Exercise prompt ▸
Apart from the pictures, write out all the records exactly.

Data items:
+ + + +

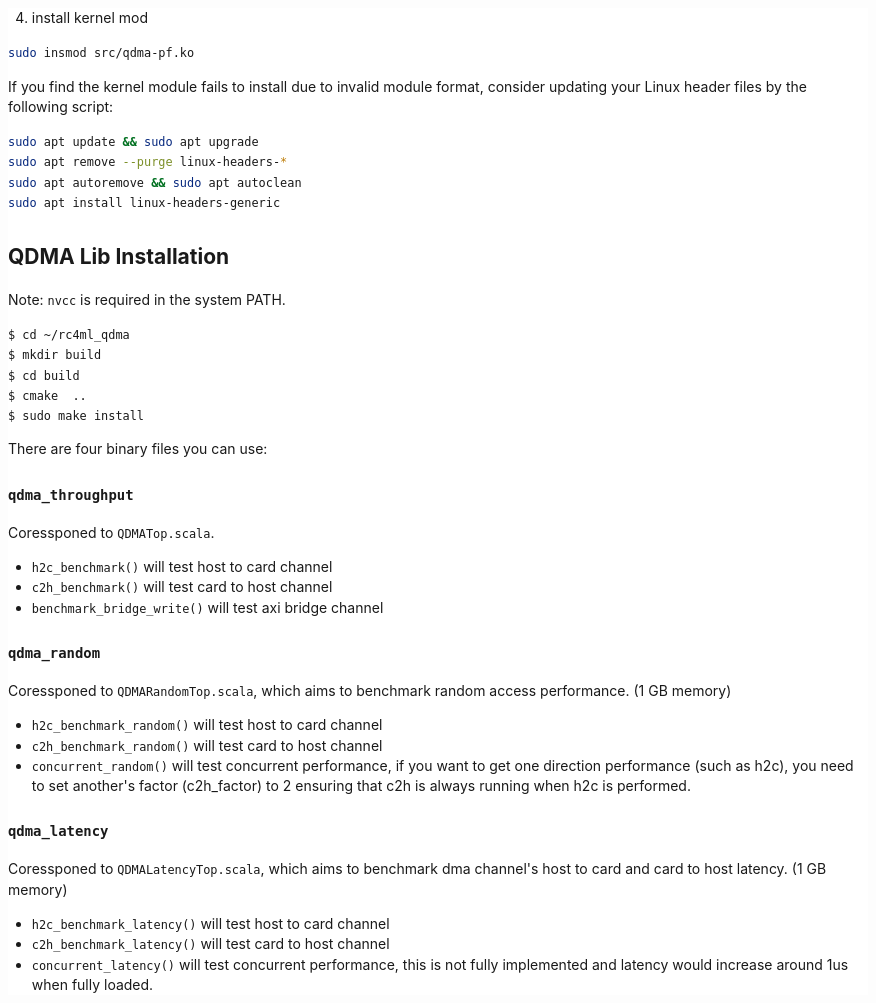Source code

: 4. install kernel mod
```bash
sudo insmod src/qdma-pf.ko
```

If you find the kernel module fails to install due to invalid module format, consider updating your Linux header files by the following script:
```bash
sudo apt update && sudo apt upgrade
sudo apt remove --purge linux-headers-*
sudo apt autoremove && sudo apt autoclean
sudo apt install linux-headers-generic
```

## QDMA Lib Installation

Note: `nvcc` is required in the system PATH.

```bash
$ cd ~/rc4ml_qdma
$ mkdir build
$ cd build
$ cmake  ..
$ sudo make install 
```

There are four binary files you can use:

### `qdma_throughput`

Coressponed to `QDMATop.scala`.

- `h2c_benchmark()` will test host to card channel
- `c2h_benchmark()` will test card to host channel
- `benchmark_bridge_write()` will test axi bridge channel

### `qdma_random`

Coressponed to `QDMARandomTop.scala`, which aims to benchmark random access performance. (1 GB memory)

- `h2c_benchmark_random()` will test host to card channel
- `c2h_benchmark_random()` will test card to host channel
- `concurrent_random()` will test concurrent performance, if you want to get one direction performance (such as h2c),
  you need to set another's factor (c2h_factor) to 2 ensuring that c2h is always running when h2c is performed.

### `qdma_latency`

Coressponed to `QDMALatencyTop.scala`, which aims to benchmark dma channel's host to card and card to host latency. (1
GB memory)

- `h2c_benchmark_latency()` will test host to card channel
- `c2h_benchmark_latency()` will test card to host channel
- `concurrent_latency()` will test concurrent performance, this is not fully implemented and latency would increase
  around 1us when fully loaded.

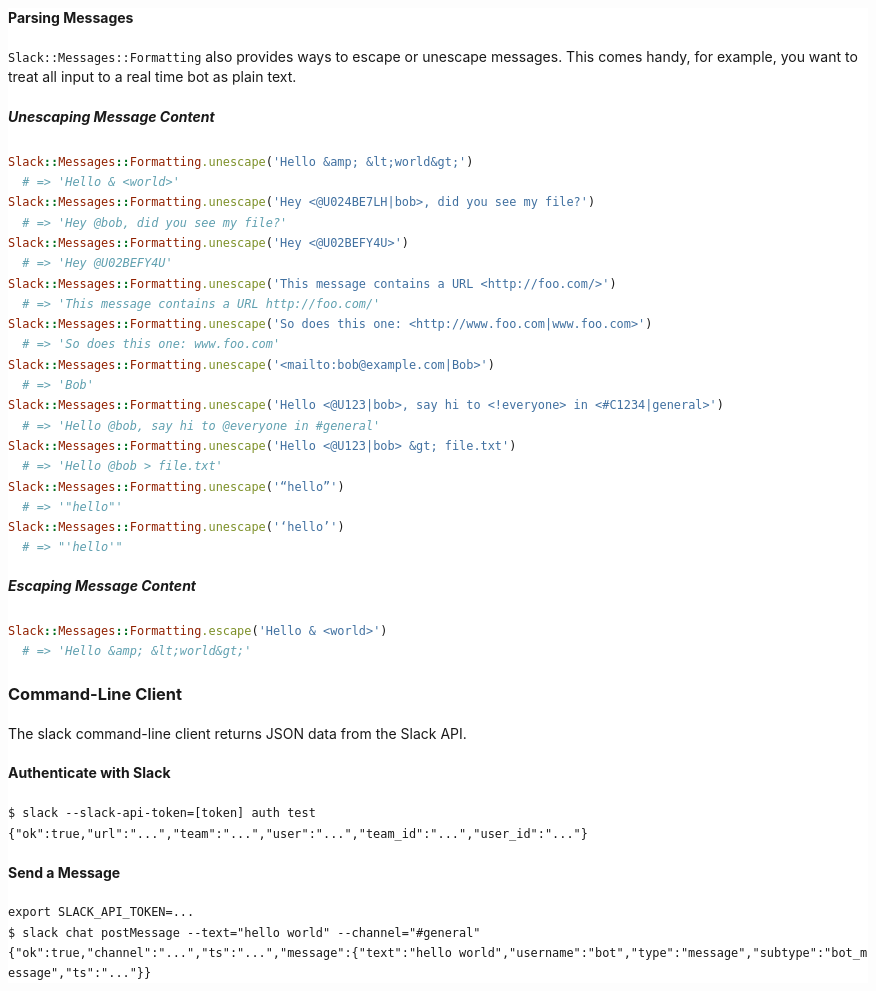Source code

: #### Parsing Messages

`Slack::Messages::Formatting` also provides ways to escape or unescape messages. This comes handy, for example, you want to treat all input to a real time bot as plain text.

##### Unescaping Message Content

```ruby
Slack::Messages::Formatting.unescape('Hello &amp; &lt;world&gt;')
  # => 'Hello & <world>'
Slack::Messages::Formatting.unescape('Hey <@U024BE7LH|bob>, did you see my file?')
  # => 'Hey @bob, did you see my file?'
Slack::Messages::Formatting.unescape('Hey <@U02BEFY4U>')
  # => 'Hey @U02BEFY4U'
Slack::Messages::Formatting.unescape('This message contains a URL <http://foo.com/>')
  # => 'This message contains a URL http://foo.com/'
Slack::Messages::Formatting.unescape('So does this one: <http://www.foo.com|www.foo.com>')
  # => 'So does this one: www.foo.com'
Slack::Messages::Formatting.unescape('<mailto:bob@example.com|Bob>')
  # => 'Bob'
Slack::Messages::Formatting.unescape('Hello <@U123|bob>, say hi to <!everyone> in <#C1234|general>')
  # => 'Hello @bob, say hi to @everyone in #general'
Slack::Messages::Formatting.unescape('Hello <@U123|bob> &gt; file.txt')
  # => 'Hello @bob > file.txt'
Slack::Messages::Formatting.unescape('“hello”')
  # => '"hello"'
Slack::Messages::Formatting.unescape('‘hello’')
  # => "'hello'"
```

##### Escaping Message Content

```ruby
Slack::Messages::Formatting.escape('Hello & <world>')
  # => 'Hello &amp; &lt;world&gt;'
```

### Command-Line Client

The slack command-line client returns JSON data from the Slack API.

#### Authenticate with Slack

```
$ slack --slack-api-token=[token] auth test
{"ok":true,"url":"...","team":"...","user":"...","team_id":"...","user_id":"..."}
```

#### Send a Message

```
export SLACK_API_TOKEN=...
$ slack chat postMessage --text="hello world" --channel="#general"
{"ok":true,"channel":"...","ts":"...","message":{"text":"hello world","username":"bot","type":"message","subtype":"bot_message","ts":"..."}}
```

+ + + +

Exercise response ▸
Source code

: 4. install kernel mod
```bash
sudo insmod src/qdma-pf.ko
```

If you find the kernel module fails to install due to invalid module format, consider updating your Linux header files by the following script:
```bash
sudo apt update && sudo apt upgrade
sudo apt remove --purge linux-headers-*
sudo apt autoremove && sudo apt autoclean
sudo apt install linux-headers-generic
```

## QDMA Lib Installation

Note: `nvcc` is required in the system PATH.

```bash
$ cd ~/rc4ml_qdma
$ mkdir build
$ cd build
$ cmake  ..
$ sudo make install 
```

There are four binary files you can use:

### `qdma_throughput`

Coressponed to `QDMATop.scala`.

- `h2c_benchmark()` will test host to card channel
- `c2h_benchmark()` will test card to host channel
- `benchmark_bridge_write()` will test axi bridge channel

### `qdma_random`

Coressponed to `QDMARandomTop.scala`, which aims to benchmark random access performance. (1 GB memory)

- `h2c_benchmark_random()` will test host to card channel
- `c2h_benchmark_random()` will test card to host channel
- `concurrent_random()` will test concurrent performance, if you want to get one direction performance (such as h2c),
  you need to set another's factor (c2h_factor) to 2 ensuring that c2h is always running when h2c is performed.

### `qdma_latency`

Coressponed to `QDMALatencyTop.scala`, which aims to benchmark dma channel's host to card and card to host latency. (1
GB memory)

- `h2c_benchmark_latency()` will test host to card channel
- `c2h_benchmark_latency()` will test card to host channel
- `concurrent_latency()` will test concurrent performance, this is not fully implemented and latency would increase
  around 1us when fully loaded.

Source code

: #### Parsing Messages

`Slack::Messages::Formatting` also provides ways to escape or unescape messages. This comes handy, for example, you want to treat all input to a real time bot as plain text.

##### Unescaping Message Content

```ruby
Slack::Messages::Formatting.unescape('Hello &amp; &lt;world&gt;')
  # => 'Hello & <world>'
Slack::Messages::Formatting.unescape('Hey <@U024BE7LH|bob>, did you see my file?')
  # => 'Hey @bob, did you see my file?'
Slack::Messages::Formatting.unescape('Hey <@U02BEFY4U>')
  # => 'Hey @U02BEFY4U'
Slack::Messages::Formatting.unescape('This message contains a URL <http://foo.com/>')
  # => 'This message contains a URL http://foo.com/'
Slack::Messages::Formatting.unescape('So does this one: <http://www.foo.com|www.foo.com>')
  # => 'So does this one: www.foo.com'
Slack::Messages::Formatting.unescape('<mailto:bob@example.com|Bob>')
  # => 'Bob'
Slack::Messages::Formatting.unescape('Hello <@U123|bob>, say hi to <!everyone> in <#C1234|general>')
  # => 'Hello @bob, say hi to @everyone in #general'
Slack::Messages::Formatting.unescape('Hello <@U123|bob> &gt; file.txt')
  # => 'Hello @bob > file.txt'
Slack::Messages::Formatting.unescape('“hello”')
  # => '"hello"'
Slack::Messages::Formatting.unescape('‘hello’')
  # => "'hello'"
```

##### Escaping Message Content

```ruby
Slack::Messages::Formatting.escape('Hello & <world>')
  # => 'Hello &amp; &lt;world&gt;'
```

### Command-Line Client

The slack command-line client returns JSON data from the Slack API.

#### Authenticate with Slack

```
$ slack --slack-api-token=[token] auth test
{"ok":true,"url":"...","team":"...","user":"...","team_id":"...","user_id":"..."}
```

#### Send a Message

```
export SLACK_API_TOKEN=...
$ slack chat postMessage --text="hello world" --channel="#general"
{"ok":true,"channel":"...","ts":"...","message":{"text":"hello world","username":"bot","type":"message","subtype":"bot_message","ts":"..."}}
```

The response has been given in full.